WHAT THE TASK REQUIRES >> Make an exact copy of the records, omitting all images.

Saved entries >>
::::::::

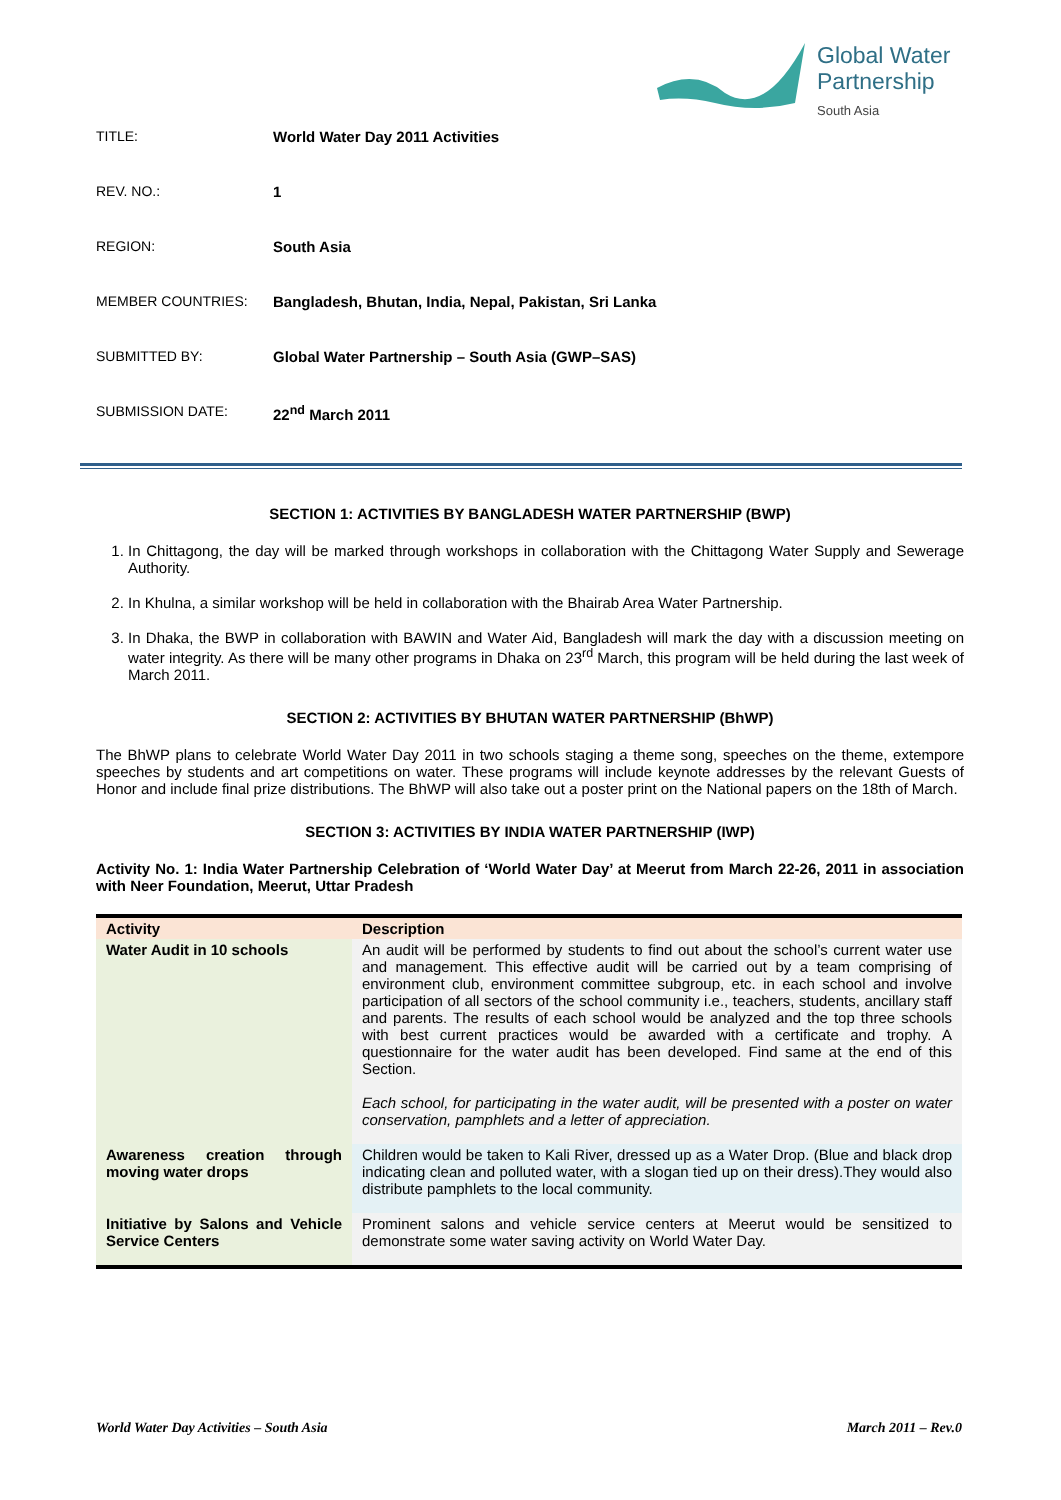Global Water
Partnership
South Asia
TITLE: World Water Day 2011 Activities
REV. NO.: 1
REGION: South Asia
MEMBER COUNTRIES: Bangladesh, Bhutan, India, Nepal, Pakistan, Sri Lanka
SUBMITTED BY: Global Water Partnership – South Asia (GWP–SAS)
SUBMISSION DATE: 22<sup>nd</sup> March 2011
SECTION 1: ACTIVITIES BY BANGLADESH WATER PARTNERSHIP (BWP)
1. In Chittagong, the day will be marked through workshops in collaboration with the Chittagong Water Supply and Sewerage Authority.
2. In Khulna, a similar workshop will be held in collaboration with the Bhairab Area Water Partnership.
3. In Dhaka, the BWP in collaboration with BAWIN and Water Aid, Bangladesh will mark the day with a discussion meeting on water integrity. As there will be many other programs in Dhaka on 23<sup>rd</sup> March, this program will be held during the last week of March 2011.
SECTION 2: ACTIVITIES BY BHUTAN WATER PARTNERSHIP (BhWP)
The BhWP plans to celebrate World Water Day 2011 in two schools staging a theme song, speeches on the theme, extempore speeches by students and art competitions on water. These programs will include keynote addresses by the relevant Guests of Honor and include final prize distributions. The BhWP will also take out a poster print on the National papers on the 18th of March.
SECTION 3: ACTIVITIES BY INDIA WATER PARTNERSHIP (IWP)
Activity No. 1: India Water Partnership Celebration of ‘World Water Day’ at Meerut from March 22-26, 2011 in association with Neer Foundation, Meerut, Uttar Pradesh
| Activity | Description |
| --- | --- |
| Water Audit in 10 schools | An audit will be performed by students to find out about the school’s current water use and management. This effective audit will be carried out by a team comprising of environment club, environment committee subgroup, etc. in each school and involve participation of all sectors of the school community i.e., teachers, students, ancillary staff and parents. The results of each school would be analyzed and the top three schools with best current practices would be awarded with a certificate and trophy. A questionnaire for the water audit has been developed. Find same at the end of this Section. Each school, for participating in the water audit, will be presented with a poster on water conservation, pamphlets and a letter of appreciation. |
| Awareness creation through moving water drops | Children would be taken to Kali River, dressed up as a Water Drop. (Blue and black drop indicating clean and polluted water, with a slogan tied up on their dress).They would also distribute pamphlets to the local community. |
| Initiative by Salons and Vehicle Service Centers | Prominent salons and vehicle service centers at Meerut would be sensitized to demonstrate some water saving activity on World Water Day. |
World Water Day Activities – South Asia March 2011 – Rev.0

::::::::

ANSWER TO THIS EXERCISE >>
Global Water
Partnership
South Asia
TITLE: World Water Day 2011 Activities
REV. NO.: 1
REGION: South Asia
MEMBER COUNTRIES: Bangladesh, Bhutan, India, Nepal, Pakistan, Sri Lanka
SUBMITTED BY: Global Water Partnership – South Asia (GWP–SAS)
SUBMISSION DATE: 22<sup>nd</sup> March 2011
SECTION 1: ACTIVITIES BY BANGLADESH WATER PARTNERSHIP (BWP)
1. In Chittagong, the day will be marked through workshops in collaboration with the Chittagong Water Supply and Sewerage Authority.
2. In Khulna, a similar workshop will be held in collaboration with the Bhairab Area Water Partnership.
3. In Dhaka, the BWP in collaboration with BAWIN and Water Aid, Bangladesh will mark the day with a discussion meeting on water integrity. As there will be many other programs in Dhaka on 23<sup>rd</sup> March, this program will be held during the last week of March 2011.
SECTION 2: ACTIVITIES BY BHUTAN WATER PARTNERSHIP (BhWP)
The BhWP plans to celebrate World Water Day 2011 in two schools staging a theme song, speeches on the theme, extempore speeches by students and art competitions on water. These programs will include keynote addresses by the relevant Guests of Honor and include final prize distributions. The BhWP will also take out a poster print on the National papers on the 18th of March.
SECTION 3: ACTIVITIES BY INDIA WATER PARTNERSHIP (IWP)
Activity No. 1: India Water Partnership Celebration of ‘World Water Day’ at Meerut from March 22-26, 2011 in association with Neer Foundation, Meerut, Uttar Pradesh
| Activity | Description |
| --- | --- |
| Water Audit in 10 schools | An audit will be performed by students to find out about the school’s current water use and management. This effective audit will be carried out by a team comprising of environment club, environment committee subgroup, etc. in each school and involve participation of all sectors of the school community i.e., teachers, students, ancillary staff and parents. The results of each school would be analyzed and the top three schools with best current practices would be awarded with a certificate and trophy. A questionnaire for the water audit has been developed. Find same at the end of this Section. Each school, for participating in the water audit, will be presented with a poster on water conservation, pamphlets and a letter of appreciation. |
| Awareness creation through moving water drops | Children would be taken to Kali River, dressed up as a Water Drop. (Blue and black drop indicating clean and polluted water, with a slogan tied up on their dress).They would also distribute pamphlets to the local community. |
| Initiative by Salons and Vehicle Service Centers | Prominent salons and vehicle service centers at Meerut would be sensitized to demonstrate some water saving activity on World Water Day. |
World Water Day Activities – South Asia March 2011 – Rev.0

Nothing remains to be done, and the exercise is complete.